A government-funded hurricane strap programme has already reached more than 2 000 households, with officials pledging to expand the initiative as increasingly intense storms heighten concerns about the resilience of homes across the island.
During Monday’s launch of the 2026 Atlantic hurricane season, Minister of Home Affairs and Information Gregory Nicholls said:
“This government has spent over $300 000 since November 2022…so far, over 2 000 households have benefited from the affixing of those straps to roofs. It is a program being conducted between the Ministry of Home Affairs, which has responsibility for disaster preparedness, and the Ministry of Housing, Lands, and Maintenance.
“We are going to continue to roll out the delivery of those hurricane straps to those persons who need them, but every carpenter, every builder, every contractor will tell you the importance of strapping your roofs.”
Teams remain available to install the straps for homeowners who need assistance, Nicholls said.
“The government has spent the money on acquiring the housing straps, and we are going to do our best to make sure that we can make your roofs in your homes more resilient and more sturdy is a programme that the government is committed to doing.”
He stressed that the hurricane straps are being provided free of charge to qualifying homeowners:
“Of course, if you have the means to acquire them on your own and to pay for the installation that is always available as an option, but for those who do not, or who have difficulty in assessing them, or even finding out about them, that is why this program was designed to ensure we can build resilience at the very, very level of the homeowner, so we are acting to make sure we can build that resilience.”
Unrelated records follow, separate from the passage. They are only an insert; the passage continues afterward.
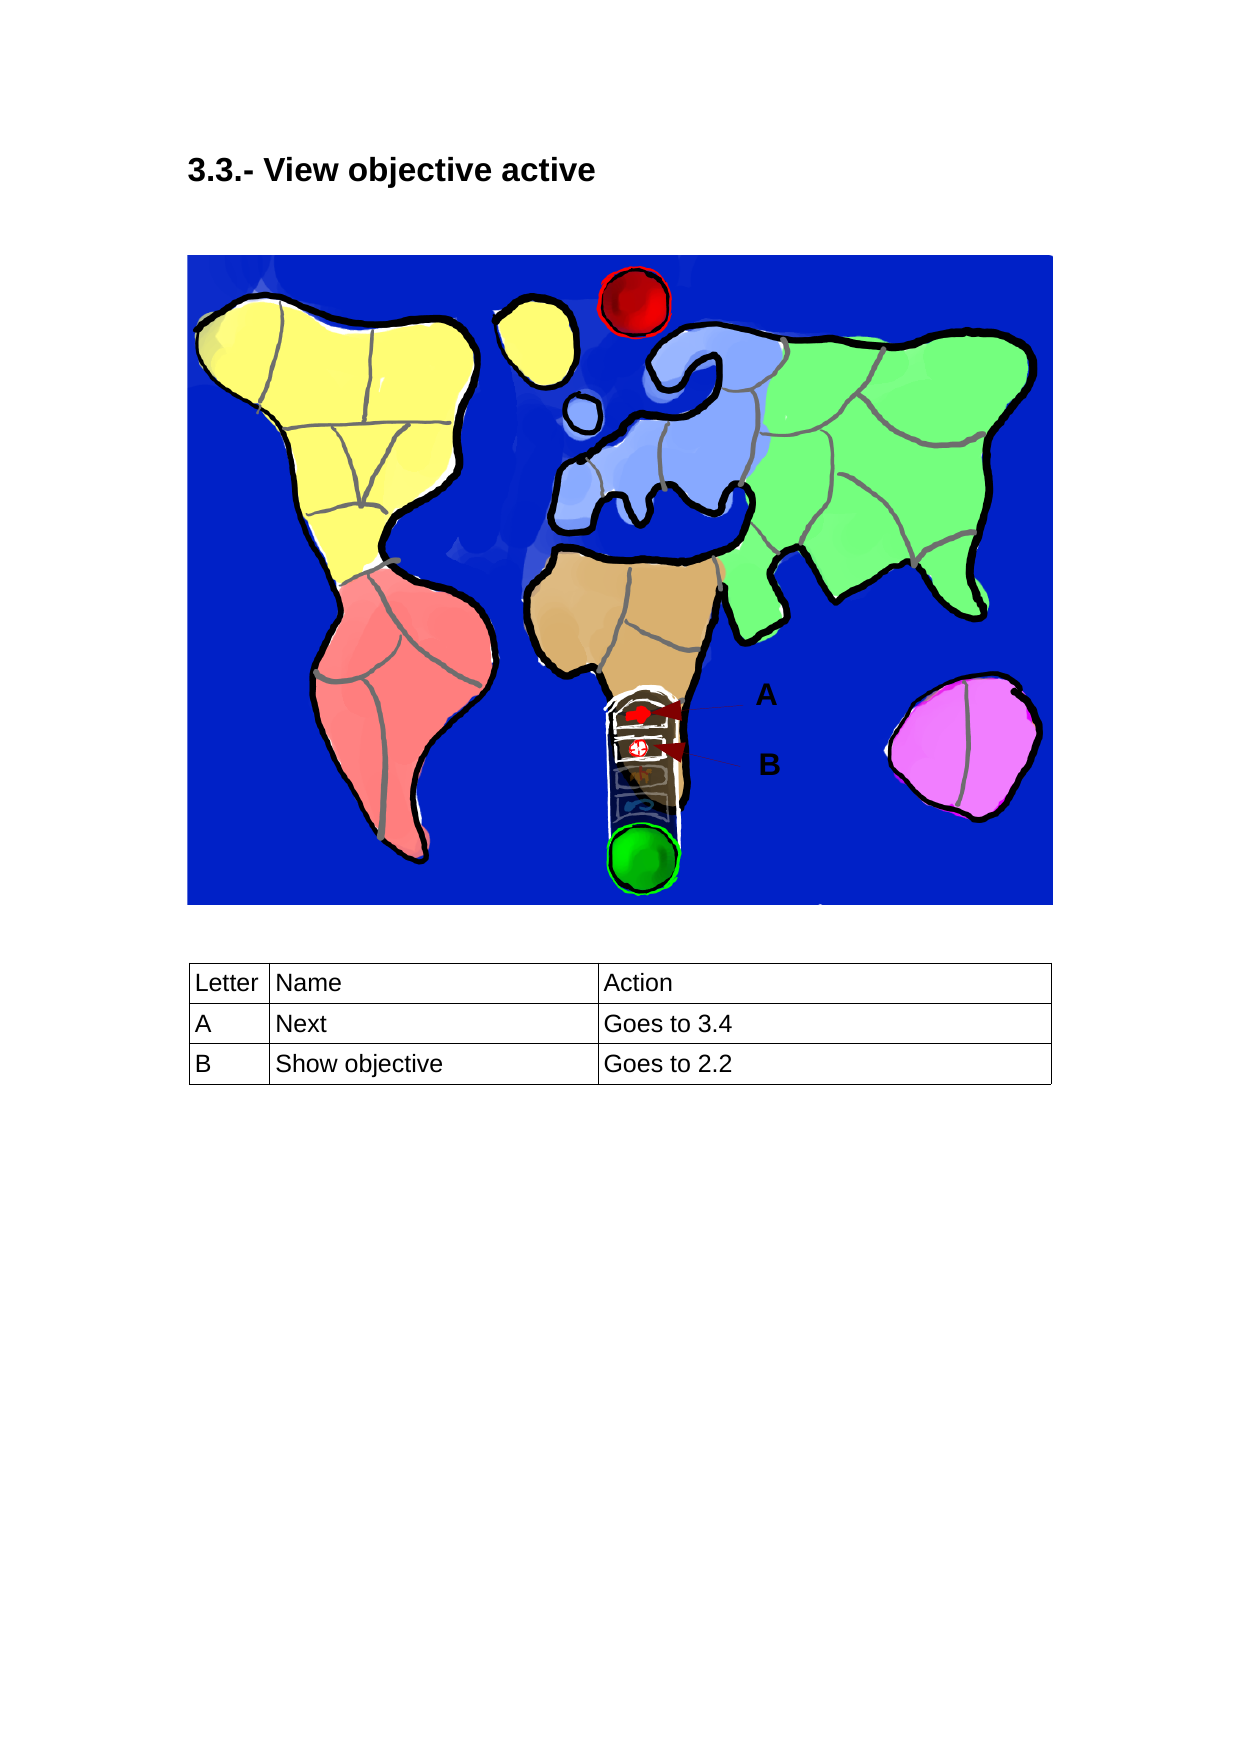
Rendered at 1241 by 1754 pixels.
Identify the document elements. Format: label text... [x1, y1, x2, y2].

table_cell Show objective [270, 1044, 598, 1083]
table_cell Goes to 3.4 [599, 1004, 1051, 1043]
table_cell Next [270, 1004, 598, 1043]
table_cell B [190, 1044, 269, 1083]
table_header Action [599, 964, 1051, 1003]
table_cell A [190, 1004, 269, 1043]
picture [187, 255, 1053, 905]
table_header Name [270, 964, 598, 1003]
text 3.3.- View objective active [187, 150, 1053, 188]
table_cell Goes to 2.2 [599, 1044, 1051, 1083]
table_header Letter [190, 964, 269, 1003]
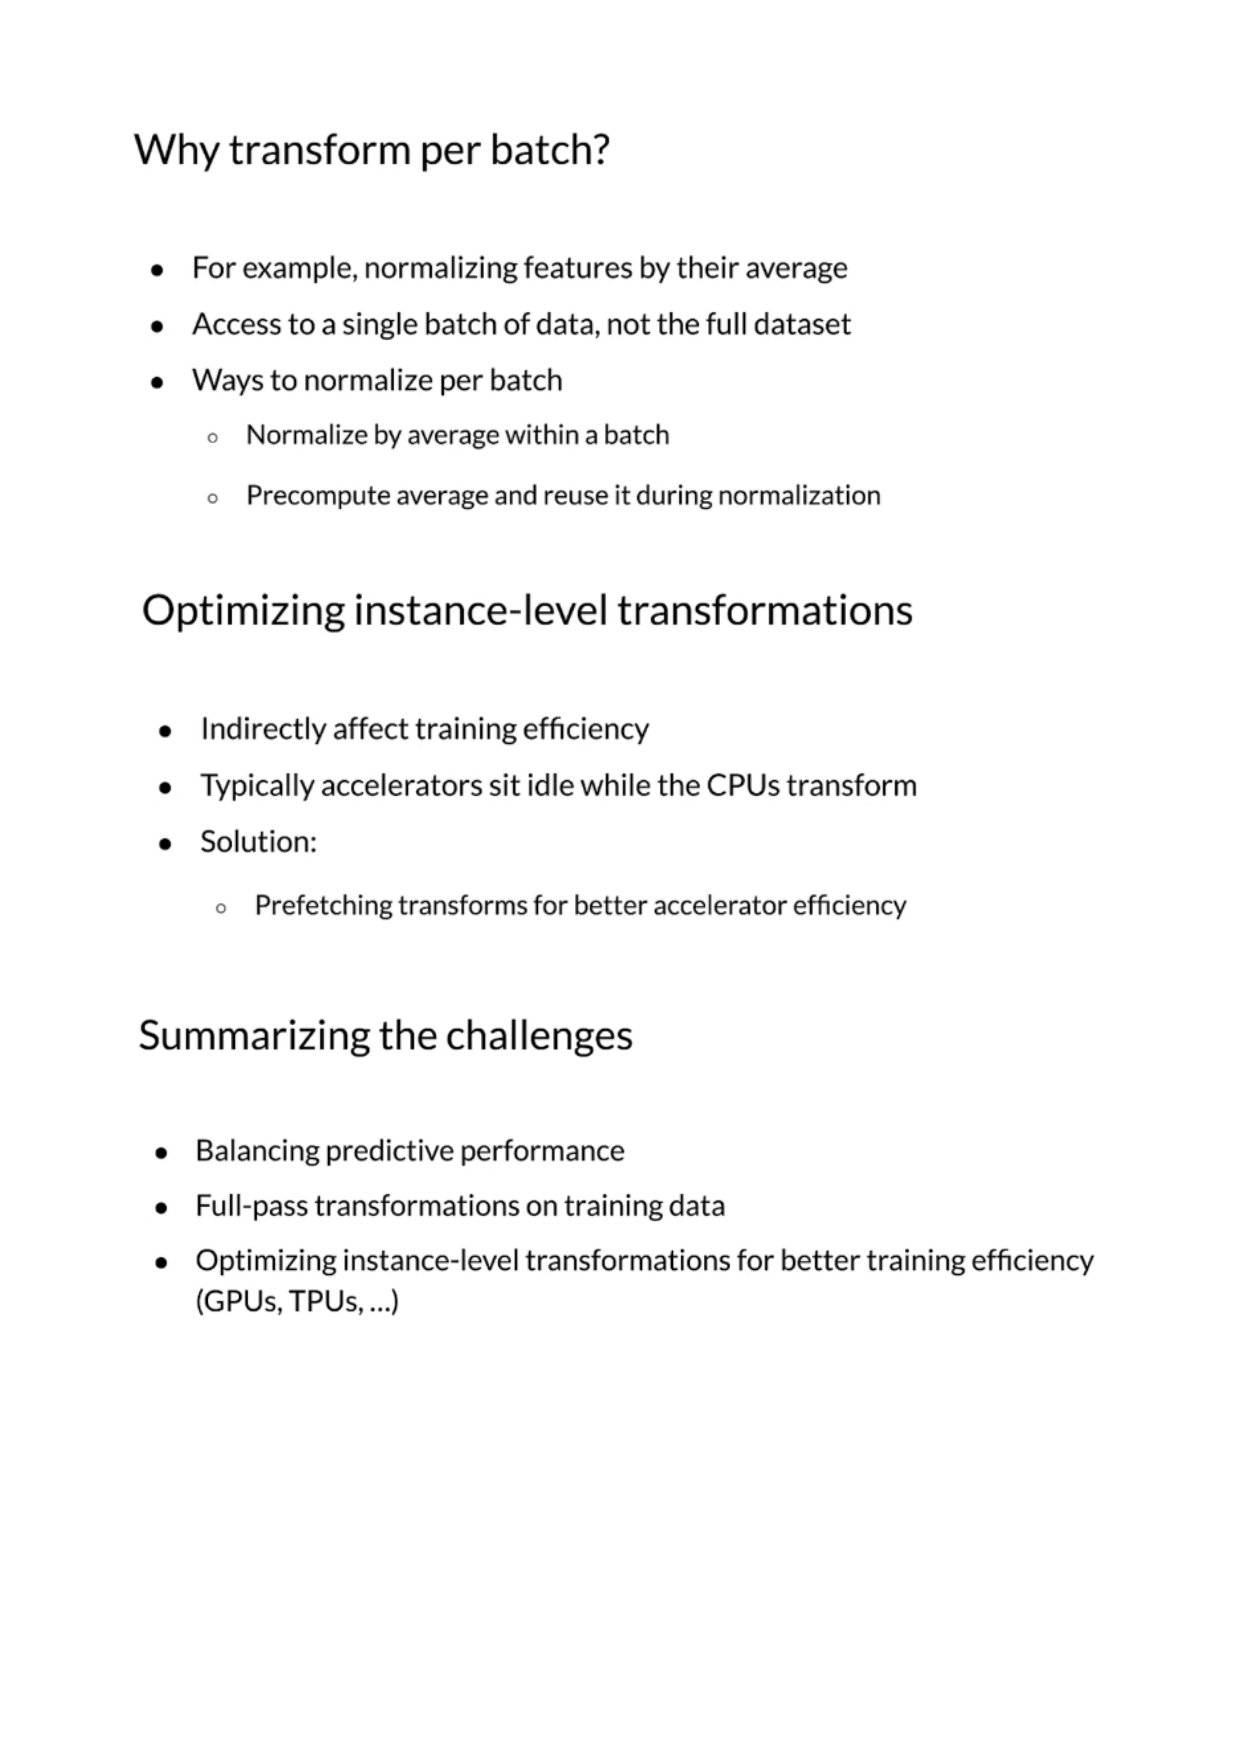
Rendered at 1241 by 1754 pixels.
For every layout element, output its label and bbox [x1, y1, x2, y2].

picture [118, 1007, 1123, 1327]
picture [118, 118, 1123, 525]
picture [118, 581, 1123, 950]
The Government Information Service and the Department of Emergency Management are to work together to raise public awareness about the initiative, said the information minister.
“I’ve asked the Government Information Service to partner with the DEM to make sure that Barbadians become even more aware of this operation.”
Nicholls also raised concerns about the design of some modern homes and their ability to withstand severe weather.
“There is a general concern that the roof structures that was built in the 1980s for example, carries that same design has moved away from the more gable type shaped roof that was built with the ability to be able to allow the air pressure to move throughout the house without damaging the roof, and we’ve seen a lot of modern designs after houses in Barbados recently without the overhang roof that had become prevalent in the 60s, 70s, 80s, and 90s.”
He said the hurricane strap programme forms part of the government’s broader effort to improve resilience at the household level.
“So there is an awareness for Barbadians, the builders and homeowners are modernising and trying to build more resilient roofs. That is why this government has expended, as I said, over $300 000 and is making available the operations to strap it to make sure that we build that resilience capacity, and that is one of the moves that the government has made.”
The initiative has become increasingly important as storms strengthen more rapidly than in previous decades, Nicholls said.
“We are acting to make sure we can build that resilience at the same time we know that the strength and the intensification that we have seen in a short period of time, as explained by [Barbados Meteorological Services director Sabu Best], that we have seen where tropical storm is on a horizon the day before, but it is a category five on the following day, that level of intensification, the rapid rate of intensification is something that we are seeing now as a new phenomenon, we are not going to be able to create a situation where all houses all over the island can can resist a hurricane, but we need to make sure that we communicate with people.”